Collected data entries:
------------------------------

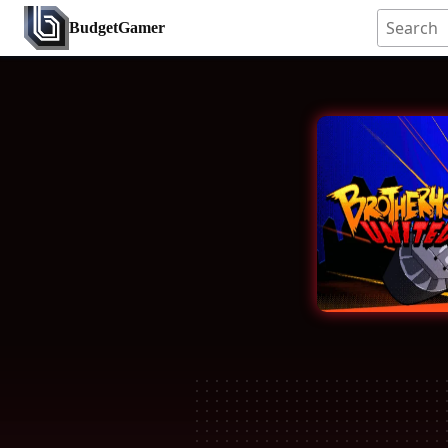
BudgetGamer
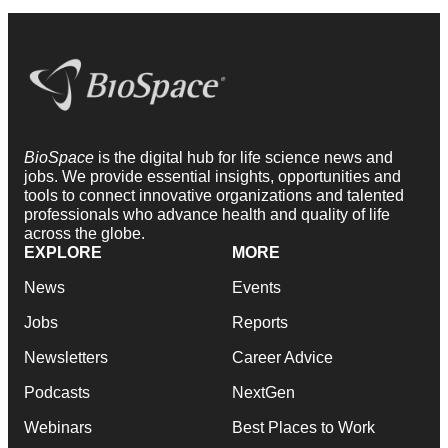
BioSpace
is the digital hub for life science news and
jobs. We provide essential insights, opportunities and
tools to connect innovative organizations and talented
professionals who advance health and quality of life
across the globe.
EXPLORE
MORE
News
Events
Jobs
Reports
Newsletters
Career Advice
Podcasts
NextGen
Webinars
Best Places to Work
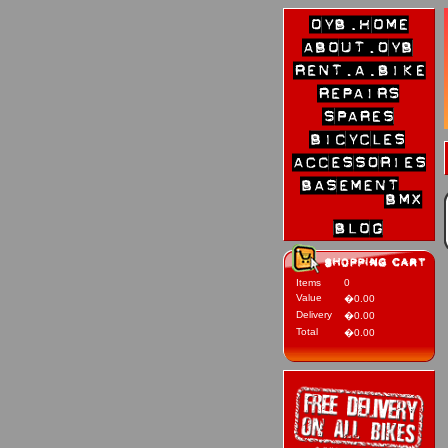
Items
0
Value
�0.00
Delivery
�0.00
Total
�0.00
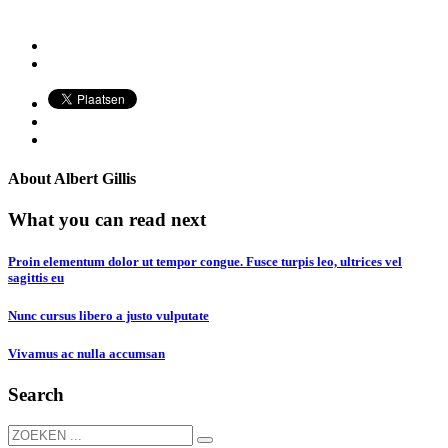
About
Albert Gillis
What you can read next
Proin elementum dolor ut tempor congue. Fusce turpis leo, ultrices vel
sagittis eu
Nunc cursus libero a justo vulputate
Vivamus ac nulla accumsan
Search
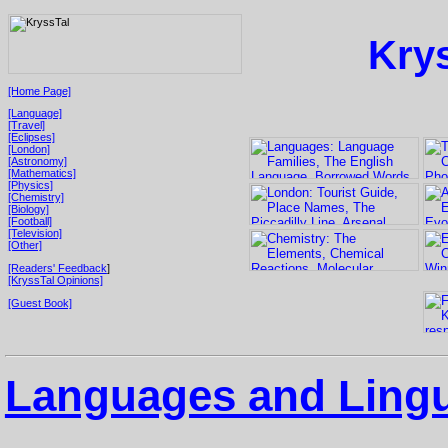
Kry
[Home Page]
[Language]
[Travel]
[Eclipses]
[London]
[Astronomy]
[Mathematics]
[Physics]
[Chemistry]
[Biology]
[Football]
[Television]
[Other]
[Readers' Feedback
]
[KryssTal Opinions]
[Guest Book]
Languages and Lingu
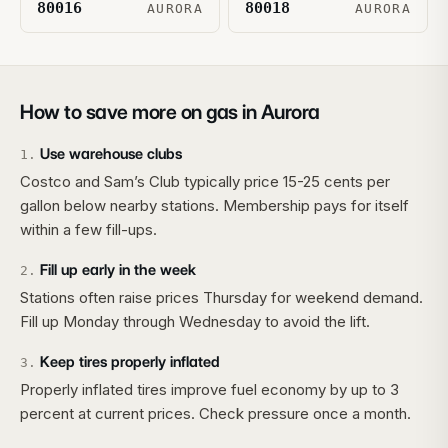
80016
80018
AURORA
AURORA
How to save more on gas in
Aurora
Use warehouse clubs
1
.
Costco and Sam’s Club typically price 15-25 cents per
gallon below nearby stations. Membership pays for itself
within a few fill-ups.
Fill up early in the week
2
.
Stations often raise prices Thursday for weekend demand.
Fill up Monday through Wednesday to avoid the lift.
Keep tires properly inflated
3
.
Properly inflated tires improve fuel economy by up to 3
percent at current prices. Check pressure once a month.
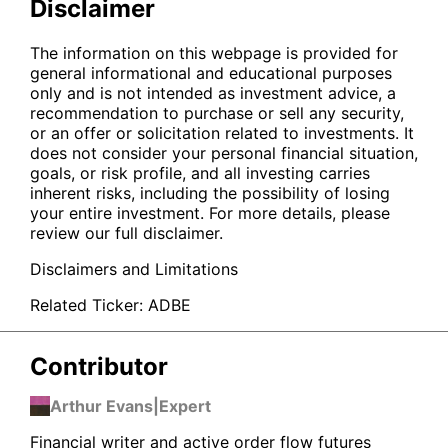
Disclaimer
The information on this webpage is provided for
general informational and educational purposes
only and is not intended as investment advice, a
recommendation to purchase or sell any security,
or an offer or solicitation related to investments. It
does not consider your personal financial situation,
goals, or risk profile, and all investing carries
inherent risks, including the possibility of losing
your entire investment. For more details, please
review our full disclaimer.
Disclaimers and Limitations
Related Ticker:
ADBE
Contributor
Arthur Evans
|
Expert
Financial writer and active order flow futures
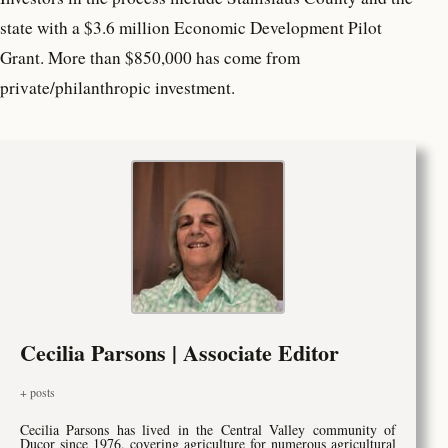
state with a $3.6 million Economic Development Pilot
Grant. More than $850,000 has come from
private/philanthropic investment.
Cecilia Parsons | Associate Editor
+ posts
Cecilia Parsons has lived in the Central Valley community of
Ducor since 1976, covering agriculture for numerous agricultural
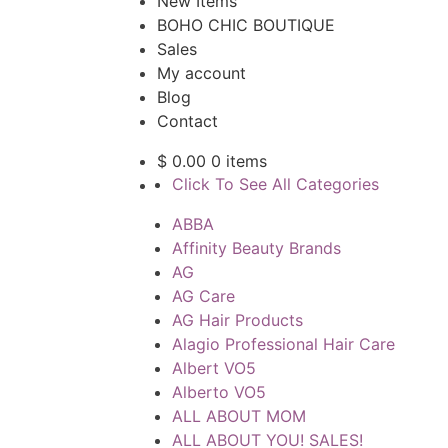
New Items
BOHO CHIC BOUTIQUE
Sales
My account
Blog
Contact
$
0.00
0 items
Click To See All Categories
ABBA
Affinity Beauty Brands
AG
AG Care
AG Hair Products
Alagio Professional Hair Care
Albert VO5
Alberto VO5
ALL ABOUT MOM
ALL ABOUT YOU! SALES!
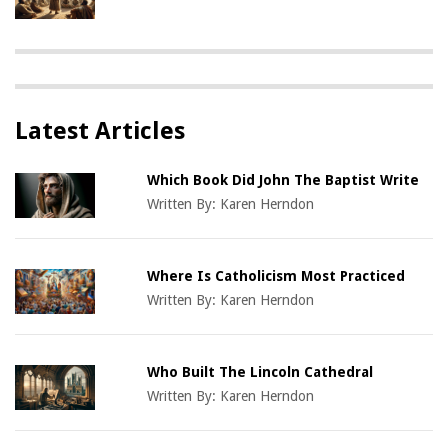
Latest Articles
Which Book Did John The Baptist Write
Written By:
Karen Herndon
Where Is Catholicism Most Practiced
Written By:
Karen Herndon
Who Built The Lincoln Cathedral
Written By:
Karen Herndon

------------------------------

→ **Work to be completed**: When you transcribe the entries above, begin at their first line, end with the line containing "Costco and Sam’s", and copy each line exactly without any picture.

→ **Answer box**:
BudgetGamer
BioSpace
is the digital hub for life science news and
jobs. We provide essential insights, opportunities and
tools to connect innovative organizations and talented
professionals who advance health and quality of life
across the globe.
EXPLORE
MORE
News
Events
Jobs
Reports
Newsletters
Career Advice
Podcasts
NextGen
Webinars
Best Places to Work
Items
0
Value
�0.00
Delivery
�0.00
Total
�0.00
About
Albert Gillis
What you can read next
Proin elementum dolor ut tempor congue. Fusce turpis leo, ultrices vel
sagittis eu
Nunc cursus libero a justo vulputate
Vivamus ac nulla accumsan
Search
Kry
[Home Page]
[Language]
[Travel]
[Eclipses]
[London]
[Astronomy]
[Mathematics]
[Physics]
[Chemistry]
[Biology]
[Football]
[Television]
[Other]
[Readers' Feedback
]
[KryssTal Opinions]
[Guest Book]
Languages and Lingu
80016
80018
AURORA
AURORA
How to save more on gas in
Aurora
Use warehouse clubs
1
.
Costco and Sam’s Club typically price 15-25 cents per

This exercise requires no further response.